Pacific Gas & Electric Corp (PG&E) recently released an estimate of its expected losses from last year’s Northern California wildfires. In a filing with the Securities and Exchange Commission, PG&E said it planned to take a $2.5-billion charge against its profits for the quarter ending June 30.
However, the utility admitted that charge represented the low end of the reasonable estimate of its losses and that it was unable to give a high-end estimate. This is because it is the subject of a state investigation and more than 200 private lawsuits in connection with the fires. The state has said the total property damage from the fires could top $10 billion.
As we’ve discussed before, California’s constitution applies inverse condemnation liability to public utilities. Inverse condemnation is when a government agency (or a California utility) takes private property, either directly or by destroying its value, without first paying just compensation to the property owner. An inverse condemnation action can be filed to obtain that compensation.
The idea of holding utilities liable for inverse condemnation is to put the burden of economic losses on the party most likely responsible and most able to bear the losses.
In the case of wildfire damage, California utilities can be held liable for compensation to property owners if their equipment sparked the fires — even if investigators cannot prove negligence. Earlier this month, the California Department of Forestry and Fire Protection issued a report tying 12 of last year’s wildfires to PG&E activity and equipment.
PG&E’s $2.5-billion estimate does not include any losses from the Tubbs Fire, the most destructive of the fires last October.
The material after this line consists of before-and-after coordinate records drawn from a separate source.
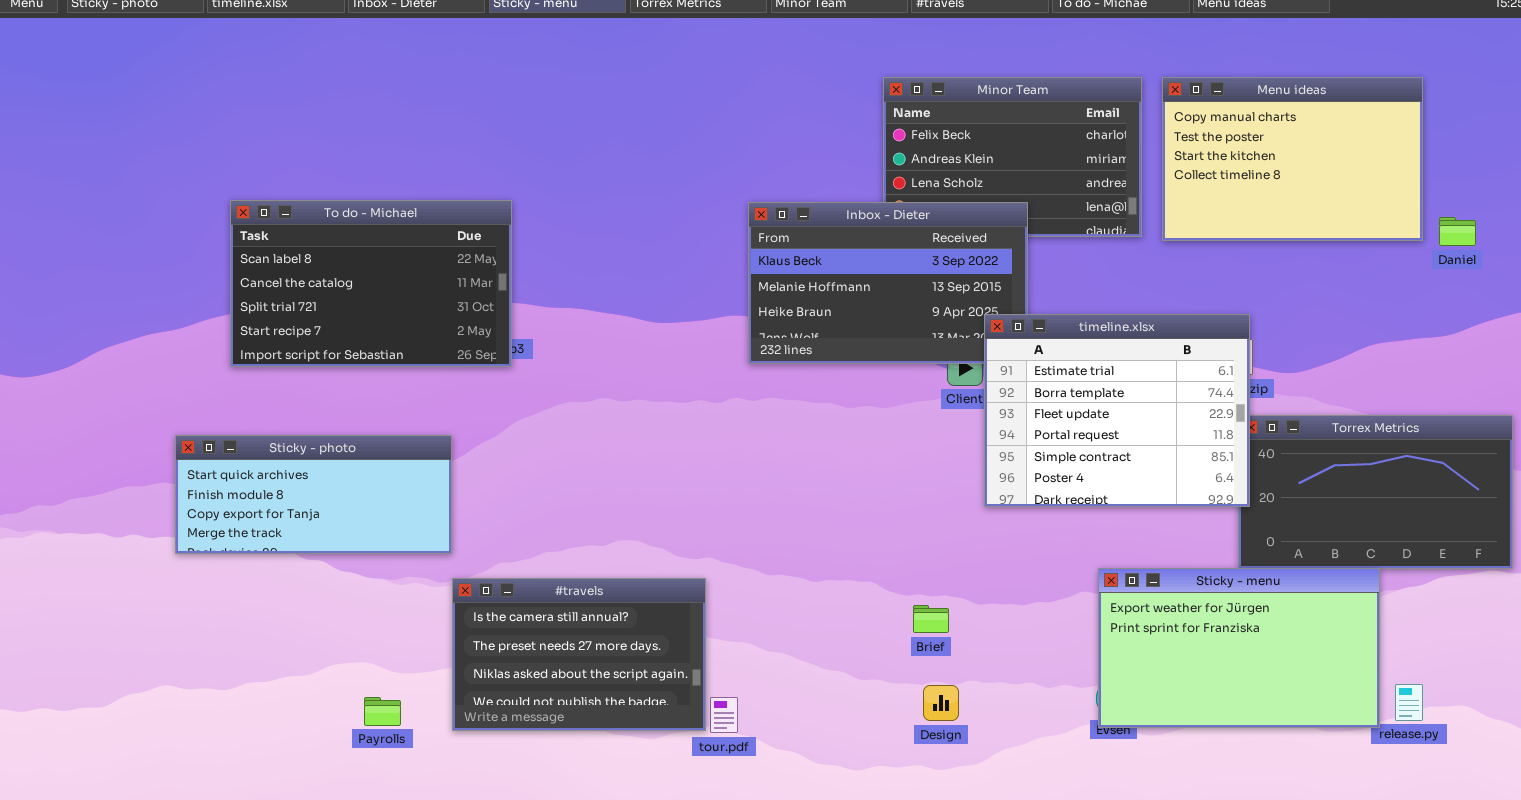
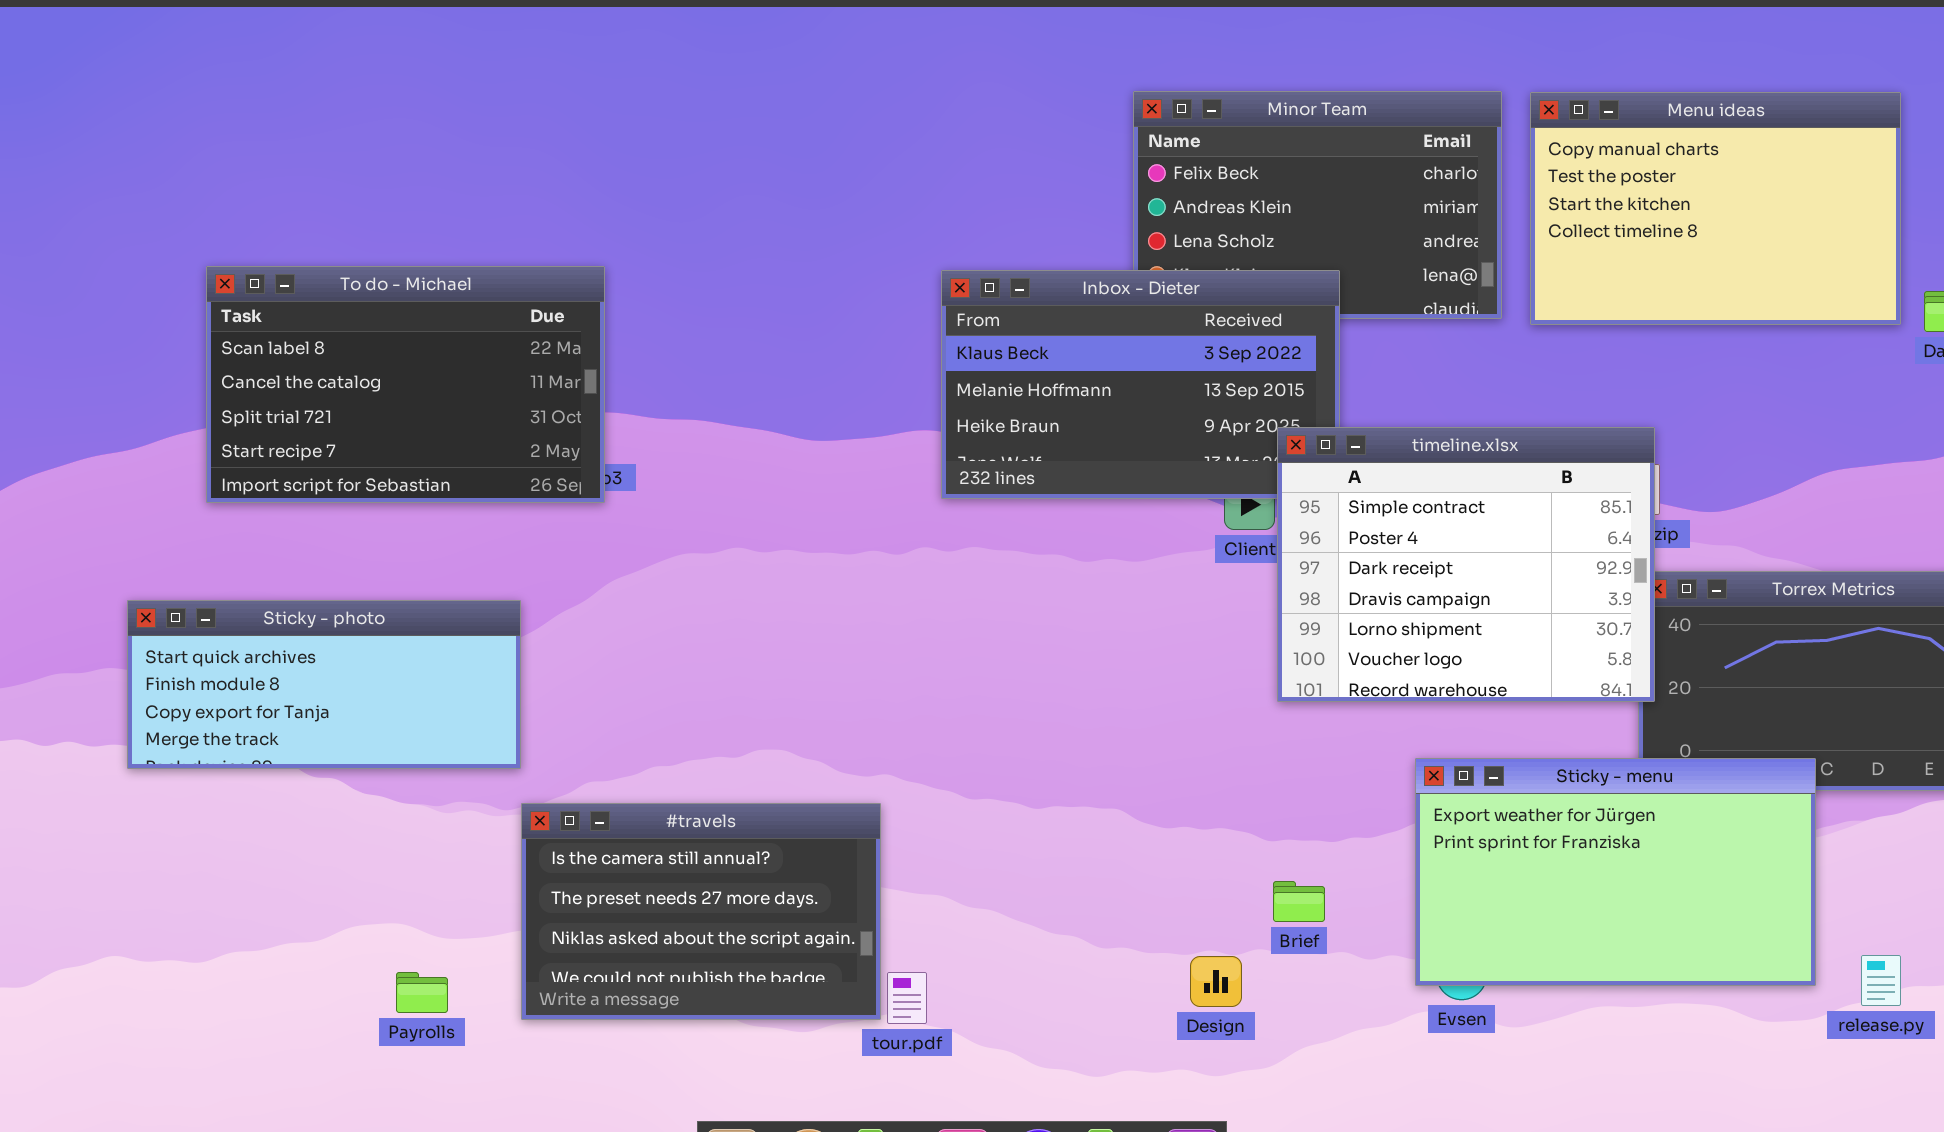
timeline.xlsx: [984,314,1250,507] -> [1277,427,1655,702], scrolled down 4 rows
Sticky - menu: [1098,568,1380,728] -> [1415,758,1816,986], moved
Brief: [913,605,949,633] -> [1273,881,1325,922], moved

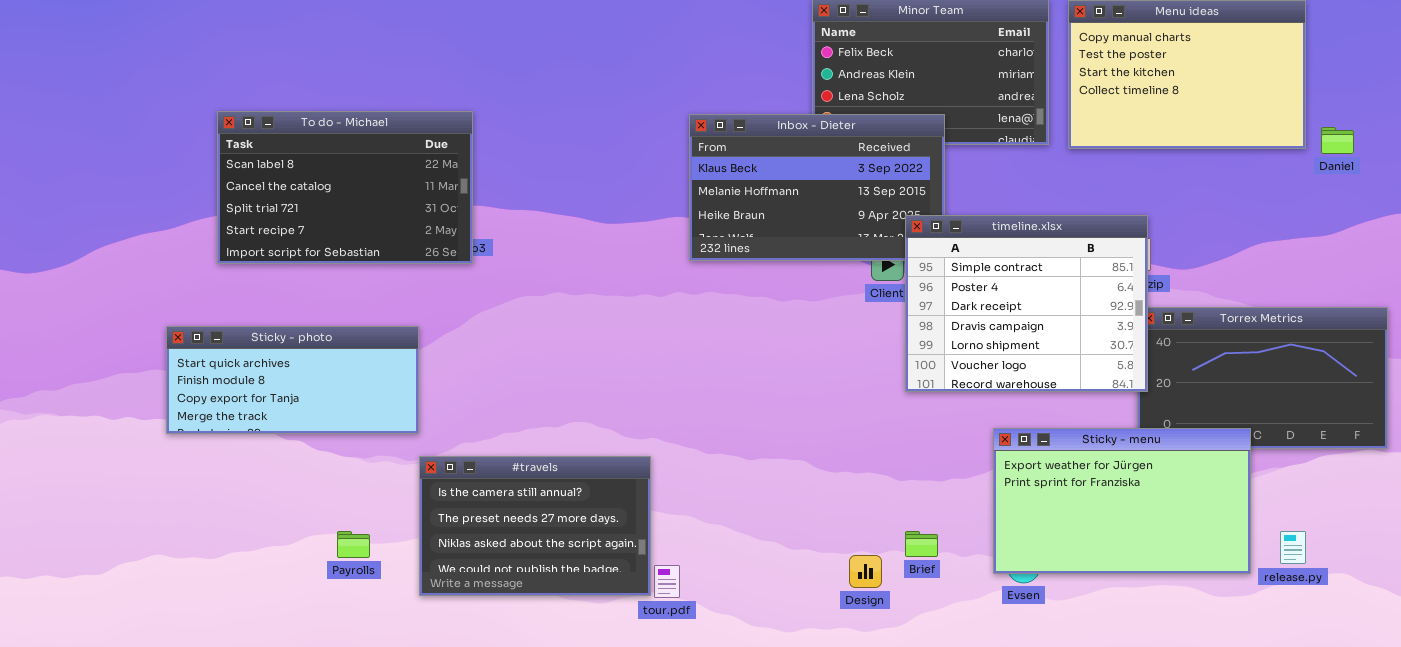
Brief: [1273,881,1325,922] -> [905,531,938,557], moved
release.py: [1861,955,1901,1006] -> [1280,531,1306,564], moved
Payrolls: [396,972,448,1013] -> [337,531,370,558], moved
Although PG&E told the SEC it wasn’t probable that the utility would be held responsible for the Tubbs fire, it admitted that it was too early to know the cause of that fire.
The 2017 Northern California wildfires could be the most costly natural disaster in PG&E’s history. Even at $2.5 billion, the cost is equivalent to almost two years’ profits. The utility apparently only carried $840 million in insurance — a mistake that will apparently cost the company dearly.
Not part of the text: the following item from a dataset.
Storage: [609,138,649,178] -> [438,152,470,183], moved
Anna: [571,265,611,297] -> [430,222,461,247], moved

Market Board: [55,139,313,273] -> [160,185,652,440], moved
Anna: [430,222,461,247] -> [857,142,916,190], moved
The preliminary wildfire cost estimate also swamps the next most costly disaster — the 2010 San Bruno natural gas explosion. That cost the company $1.6 billion in fines, costs and settlements, causing PG&E to float the idea of bankruptcy.
PG&E has been floating the idea of bankruptcy again as it lobbies legislators to change the law on inverse condemnation as global climate change makes catastrophic wildfires more likely.
Those who have suffered wildfire losses in any part of California should pay attention to official reports holding utilities liable for inverse condemnation.